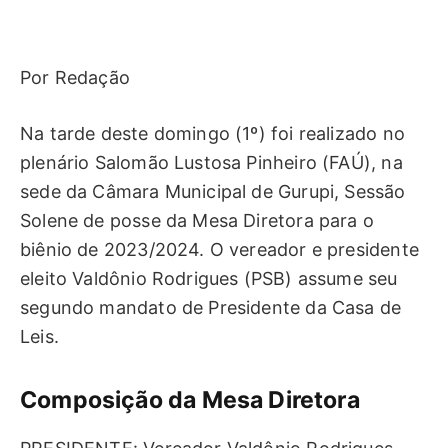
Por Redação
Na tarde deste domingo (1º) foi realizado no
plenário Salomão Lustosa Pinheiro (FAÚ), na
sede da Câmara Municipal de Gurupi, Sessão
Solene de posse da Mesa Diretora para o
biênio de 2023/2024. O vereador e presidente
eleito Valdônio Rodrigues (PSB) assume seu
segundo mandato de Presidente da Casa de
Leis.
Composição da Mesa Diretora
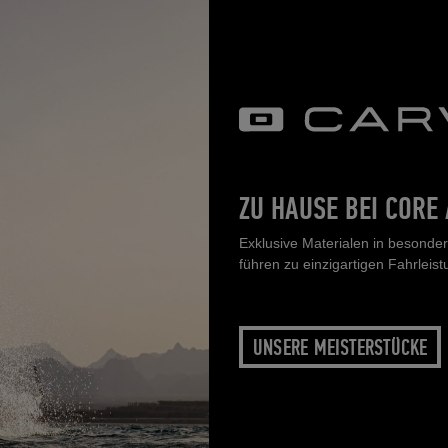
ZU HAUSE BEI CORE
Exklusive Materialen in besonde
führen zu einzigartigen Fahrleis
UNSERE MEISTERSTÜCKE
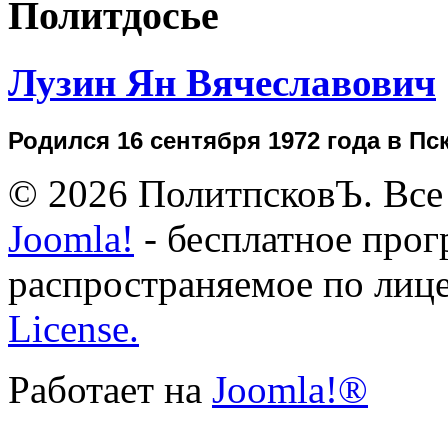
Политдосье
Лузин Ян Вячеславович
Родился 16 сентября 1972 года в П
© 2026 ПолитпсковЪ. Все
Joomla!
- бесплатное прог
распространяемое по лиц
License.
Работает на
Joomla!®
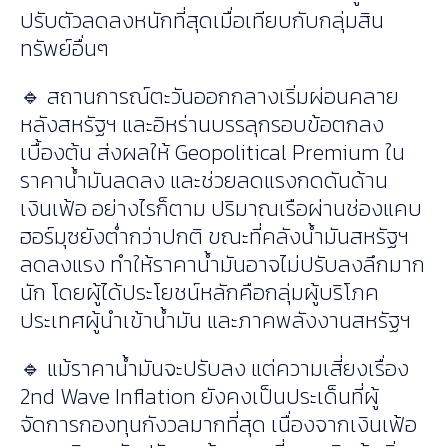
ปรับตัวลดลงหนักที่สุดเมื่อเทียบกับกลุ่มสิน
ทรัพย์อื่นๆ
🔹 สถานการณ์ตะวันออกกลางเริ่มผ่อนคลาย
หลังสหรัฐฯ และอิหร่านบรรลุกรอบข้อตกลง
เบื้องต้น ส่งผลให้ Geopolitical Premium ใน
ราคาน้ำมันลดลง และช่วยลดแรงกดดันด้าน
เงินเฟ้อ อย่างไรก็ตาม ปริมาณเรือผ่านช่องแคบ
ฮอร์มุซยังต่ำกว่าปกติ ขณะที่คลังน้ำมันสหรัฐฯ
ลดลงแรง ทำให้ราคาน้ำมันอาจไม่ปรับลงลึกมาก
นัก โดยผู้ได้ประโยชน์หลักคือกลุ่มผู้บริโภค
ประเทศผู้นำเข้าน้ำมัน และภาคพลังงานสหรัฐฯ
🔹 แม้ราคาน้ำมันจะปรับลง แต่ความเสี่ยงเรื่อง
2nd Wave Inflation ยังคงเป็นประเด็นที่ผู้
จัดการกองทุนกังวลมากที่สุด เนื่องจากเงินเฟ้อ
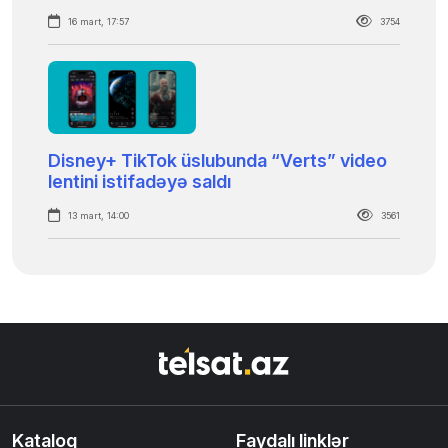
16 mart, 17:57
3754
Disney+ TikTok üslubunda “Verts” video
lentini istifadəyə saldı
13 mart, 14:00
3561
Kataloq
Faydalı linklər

---

§ **Task brief**
Only the lines from the one containing "จัดการกองทุนกั" through the end of the listing should be output, word for word and inclusive; keep pictures out.

§ **Exercise result**
จัดการกองทุนกังวลมากที่สุด เนื่องจากเงินเฟ้อ
16 mart, 17:57
3754
Disney+ TikTok üslubunda “Verts” video
lentini istifadəyə saldı
13 mart, 14:00
3561
Kataloq
Faydalı linklər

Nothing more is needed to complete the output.